Here money, provisions, and troops had been conveyed from every part of the empire. The Borysthenes was covered with magnificent galleys; a hundred and fifty thousand soldiers were newly equipped; deserts were peopled for the occasion, and palaces reared for the empress queen in the midst of trackless wilds.
The king of Poland came to do her homage, and the Emperor Joseph was content to mingle among the herd of her courtiers and swell the splendor of her state.
Catherine herself scattered diamonds and honors with her usual liberality. “In her travelling-carriage she had a large, green sack, full of gold coins, and her courtiers were kept busy throwing handfuls out of the window to the people, who lay grovelling on the earth as her carriage passed by.”
After six months spent in this sort of travelling, the empress returned to St. Petersburg.
As a refuge from the cares of state, Louis XIV. had built his Trianon, and Frederick the Great his Sans-Souci, and Catherine II., oppressed like them, reared the splendid palace of the Hermitage, within whose portals she laid aside the imperial diadem of all the Russias, and became a patron of literature and the fine arts.
Beneath a great portal, supported by colossal granite giants, is the entrance to this Hermitage, over whose steps have often passed those discarded favorites of the empress-queen, smothering under forced smiles and honeyed words their inward rage and indignation; for when Catherine wearied of her favorites she sent them an order to travel.
“I am tired of him,” she would say; “his ignorance makes me blush.

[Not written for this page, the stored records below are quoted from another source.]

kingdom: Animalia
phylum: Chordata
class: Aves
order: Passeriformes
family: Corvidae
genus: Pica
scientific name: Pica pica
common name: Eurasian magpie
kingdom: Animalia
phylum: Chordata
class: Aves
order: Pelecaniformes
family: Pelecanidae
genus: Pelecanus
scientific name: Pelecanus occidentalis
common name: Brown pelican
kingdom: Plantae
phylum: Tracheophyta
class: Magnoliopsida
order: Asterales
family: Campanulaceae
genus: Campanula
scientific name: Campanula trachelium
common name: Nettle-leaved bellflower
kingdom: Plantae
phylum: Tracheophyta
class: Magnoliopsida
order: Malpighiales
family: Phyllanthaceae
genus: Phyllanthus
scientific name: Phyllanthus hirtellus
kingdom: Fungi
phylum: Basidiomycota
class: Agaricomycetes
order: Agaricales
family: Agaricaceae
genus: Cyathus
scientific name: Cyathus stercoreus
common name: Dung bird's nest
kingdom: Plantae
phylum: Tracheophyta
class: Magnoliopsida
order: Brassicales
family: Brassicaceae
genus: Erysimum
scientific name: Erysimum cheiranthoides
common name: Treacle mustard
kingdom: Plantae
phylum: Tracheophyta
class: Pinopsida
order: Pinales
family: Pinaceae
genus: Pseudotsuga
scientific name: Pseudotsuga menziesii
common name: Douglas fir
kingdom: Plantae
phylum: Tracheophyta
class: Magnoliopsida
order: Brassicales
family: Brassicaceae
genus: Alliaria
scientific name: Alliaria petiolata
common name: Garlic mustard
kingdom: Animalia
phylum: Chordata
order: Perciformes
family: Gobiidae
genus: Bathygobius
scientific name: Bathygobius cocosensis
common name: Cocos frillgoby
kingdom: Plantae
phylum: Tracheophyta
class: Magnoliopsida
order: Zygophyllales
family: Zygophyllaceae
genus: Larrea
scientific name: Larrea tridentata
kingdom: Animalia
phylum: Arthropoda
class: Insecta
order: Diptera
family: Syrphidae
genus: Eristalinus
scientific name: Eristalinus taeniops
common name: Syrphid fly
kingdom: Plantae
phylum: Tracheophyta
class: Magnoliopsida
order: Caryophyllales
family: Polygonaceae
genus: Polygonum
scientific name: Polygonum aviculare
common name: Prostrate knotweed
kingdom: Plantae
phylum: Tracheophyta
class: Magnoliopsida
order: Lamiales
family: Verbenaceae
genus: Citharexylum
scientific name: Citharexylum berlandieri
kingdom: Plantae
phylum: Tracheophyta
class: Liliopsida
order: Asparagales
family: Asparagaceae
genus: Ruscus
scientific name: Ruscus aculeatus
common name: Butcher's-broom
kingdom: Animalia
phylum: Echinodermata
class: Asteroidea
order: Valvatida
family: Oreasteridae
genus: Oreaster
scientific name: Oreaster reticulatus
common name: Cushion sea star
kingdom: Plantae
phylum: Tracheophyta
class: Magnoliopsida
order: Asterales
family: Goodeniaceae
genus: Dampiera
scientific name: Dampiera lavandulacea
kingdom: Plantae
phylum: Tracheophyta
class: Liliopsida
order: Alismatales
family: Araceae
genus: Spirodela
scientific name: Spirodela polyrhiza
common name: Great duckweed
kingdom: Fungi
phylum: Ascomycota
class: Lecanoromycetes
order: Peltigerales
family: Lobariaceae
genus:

He can speak nothing but Russian. He must travel in France and England to learn other languages.” The courtier who received this intelligence was not long in preparing his travelling-carriage.
At the Hermitage, Catherine surrounded herself with men of letters. Here were Lomonozof, the poet; Sumorokof, the dramatic author; Kheraskof, the writer of tragedies; Sherebetoff, the historian; and Pallas, the naturalist.
She especially affected the friendship of French writers. She entertained Diderot with royal magnificence, and purchased his library; she gave the education of her grandsons, Alexander and Constantine, to the care of the republican Laharpe; and she kept up a constant correspondence with Voltaire. Catherine, herself, had no real love for the arts; but she patronized them all as subservient to her glory and her power.